"Guru dituntut nurani profesi untuk mendidik muridnya meskipun kadang dilakukan dengan keras."
Guru baik itu biasa, guru jahat itu terlaknat. Guru jujur itu harus, guru malas harus diberantas. Begitulah ungkapan-ungkapan sadis yang sering terdengar. Guru dianggap sebagai makhluk bak malaikat yang mesti baik dan tidak boleh nakal. Jika berperilaku sedikit galak alias tegas, sontak caci maki dan umpatan diterima. Dan guru lagi-lagi mesti menanggung malu jika ia diberi hukuman masyarakat dan atau atasannya.
Mendidik itu tidak mudah. Mendidik memerlukan banyak strategi karena anak didik berasal dari keluarga yang heterogen. Janganlah guru disumpah serapah jika melakukan sesuatu yang memang diperlukan. Dan langkah itu adalah tindakan keras alias disiplin.
Beberapa hari lalu, saya menerima keluhan dari seorang kawan. Beliau berprofesi sebagai guru. Kawanku dihukum alias diberi sanksi oleh atasannya karena melakukan tindakan yang dianggap keterlaluan. Apakah tindakan kawan itu? Ternyata kawanku itu menjewer anak didiknya yang nakal. Karena tidak menerima perlakuan guru terhadapnya, orang tua si murid melabrak kepala sekolah. Maka, kawanku pun diberi sanksi oleh atasannya.
Kabar itu mungkin bukanlah berita baru. Kekerasan di dunia pendidikan memang kadang diperlukan. Orang yang tidak berkecimpung di dunia pendidikan sering menganggap bahwa mendidik ya cukup dengan duduk manis di kelas sembari membaca buku. Ketika pembelajaran sedang berlangsung, anak didik mesti dibimbing guru.
Namanya saja anak-anak. Mereka sering berperilaku dan bertindak kebablasan. Mereka suka bercerita ketika guru menerangkan pelajaran. Mereka suka berteriak-teriak ketika guru membahas topic bahasan. Mereka sering berpamitan ke belakang ketika ulangan sedang berlangsung. Mereka tidak mengenakan seragam ketika upacara dilakukan. Mereka suka membolos sekolah ketika pertemuan hamper mendekati akhir tahun.
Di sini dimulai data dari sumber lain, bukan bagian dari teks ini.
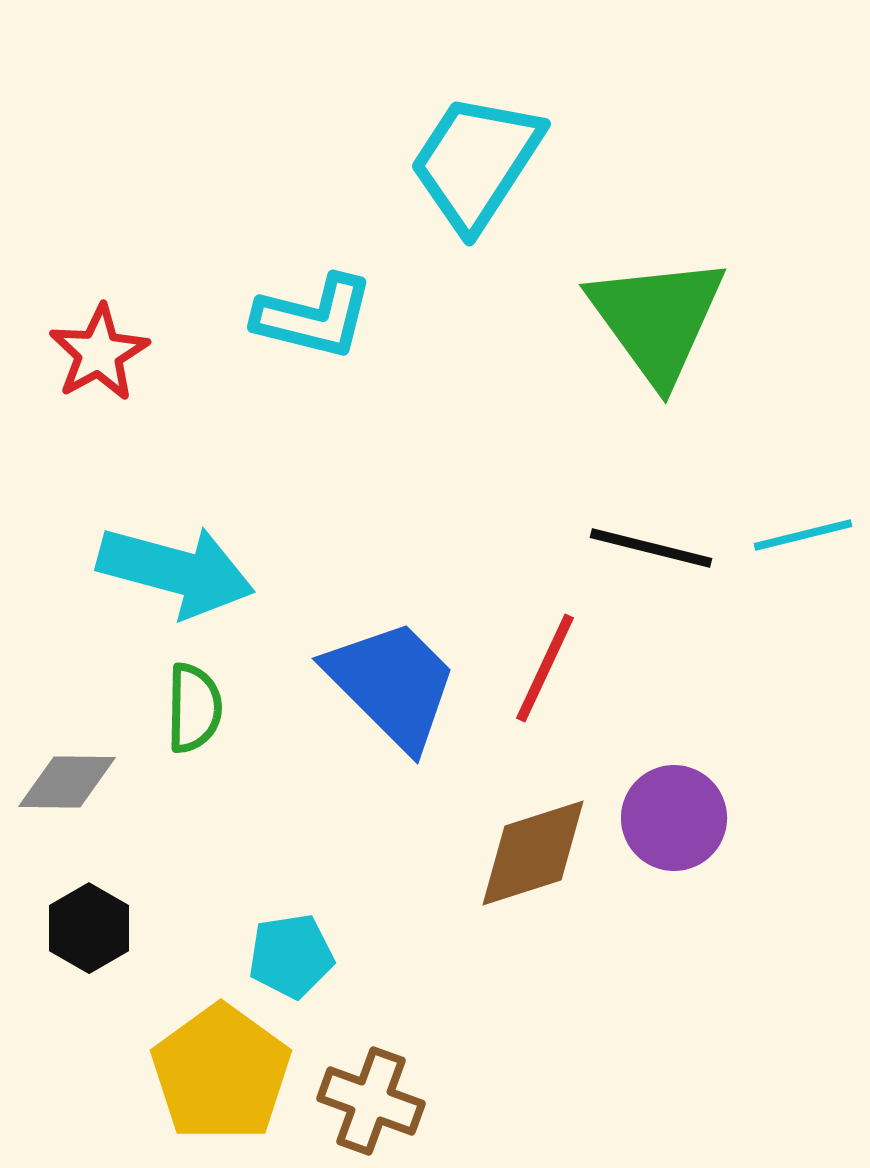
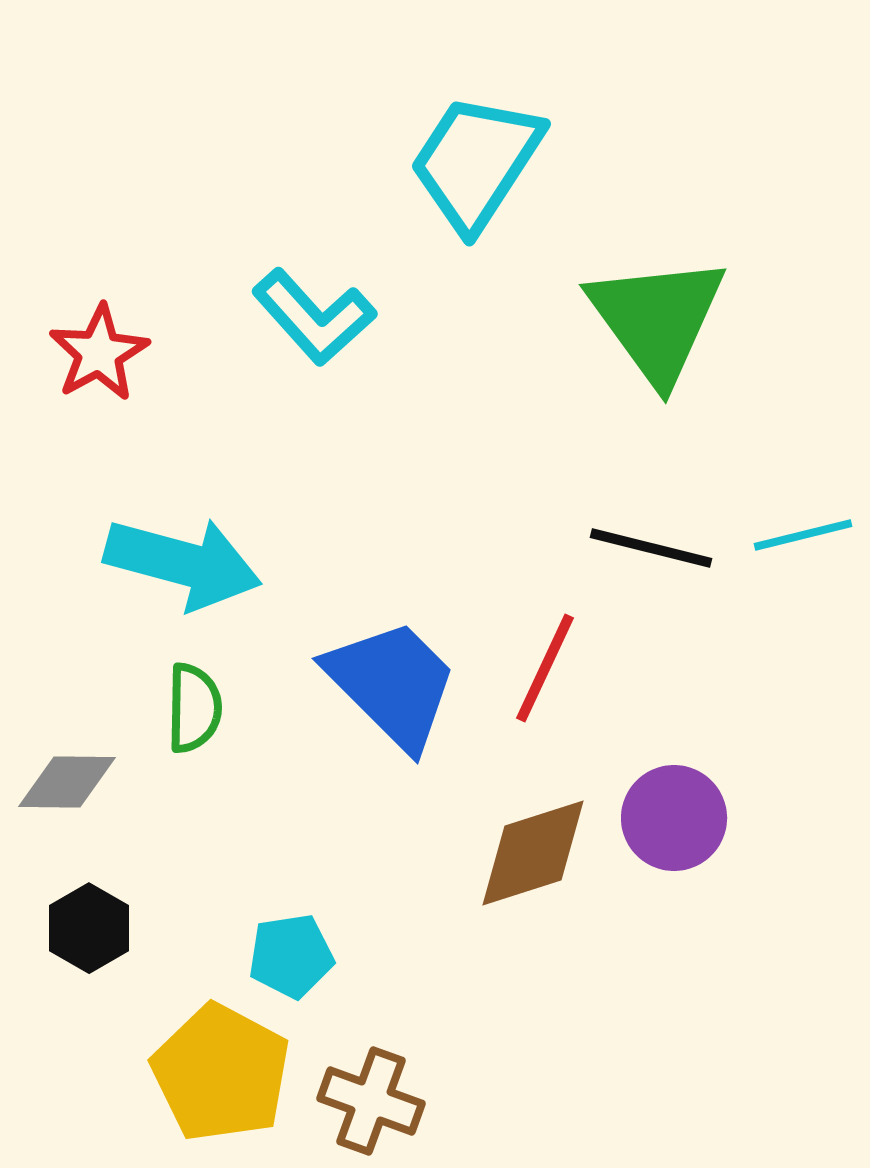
cyan L-shape: rotated 34 degrees clockwise
cyan arrow: moved 7 px right, 8 px up
yellow pentagon: rotated 8 degrees counterclockwise
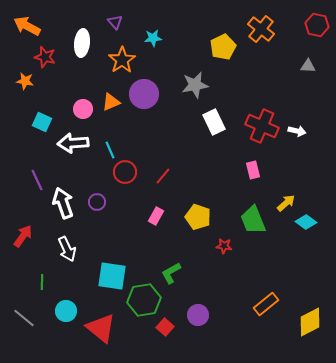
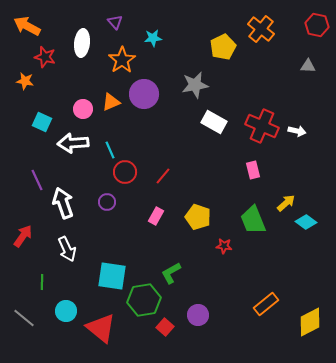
white rectangle at (214, 122): rotated 35 degrees counterclockwise
purple circle at (97, 202): moved 10 px right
Ketika menghadapi situasi demikian, guru dituntut untuk menyelesaikan beragam pekerjaan. Sebagai pendidik, jiwanya terpanggil untuk mengatasi problema yang dihadapinya. Jika masalah itu bias diselesaikan secara baik-baik, guru pun bersikap bijak. Anak didiknya langsung dibina. Namun, guru terpaksa menggunakan cara keras jika anak didiknya memang sulit diatur. Lalu, apakah cara itu salah?
Mendidik anak memerlukan strategi: dipaksa, terpaksa, terbiasa, dan terbudaya. Anak-anak memang perlu dipaksa untuk menaati peraturan dan atau tata tertib. Hendaknya pemaksaan itu tidak diartikan sebagai tindakan kekerasan kepada anak. Ibarat orang sakit, obat memang terasa pahit. Namun, obat itu justru akan memberikan kesembuhan.
Meskipun terpaksa, anak didik pun melakukan perintah gurunya. Anak didik akan mempraktikkan tuntunan guru seraya menggerutu. Itu adalah hal biasa karena memang belum terbiasa. Ketika keterpaksaan itu terus dilakukan, kesadaran pun akan diperoleh. Anak didik akan mulai terbiasa dengan keterpaksaan itu. Pada akhirnya, anak didik pun terbiasa melakukan tuntunan guru. Dan selanjutnya, tuntunan guru itu menjadi budaya baik.
Jadi, apakah guru salah jika terpaksa sesekali menjewer anak didiknya? Hendaknya orang tua bersikap bijak karena anaknya memang berperilaku nakal. Orang tua hendaknya bersikap arif karena ia sudah menitipkan anaknya ke sekolah. Jika memang anaknya tidak boleh dijewer, didik saja anaknya di rumah. Guru termotivasi untuk memberikan layanan tegas dan keras karena anak didiknya juga sulit diatur. Jika orang tua terus melakukan terror seraya berpendapat bahwa perilaku keras dianggap tindakan kekerasan kepada anak, guru pun enggan melakukan tindakan keras. Maka, jangan heran jika anak didik berperilaku keras meskipun sudah dididik guru di sekolah.
Di rumah, anak tidak dididik dengan baik, di sekolah pun anak tidak dididik dengan baik. Jika anak gagal meraih cita-citanya, janganlah orang tua menyalahkan guru karena orang tua justru menjadi penghambat upaya mendidik anaknya. Sungguh kasihan anak yang tidak mendapatkan layanan pendidikan secara proporsional karena sikap orang tuanya yang berlebih-lebihan.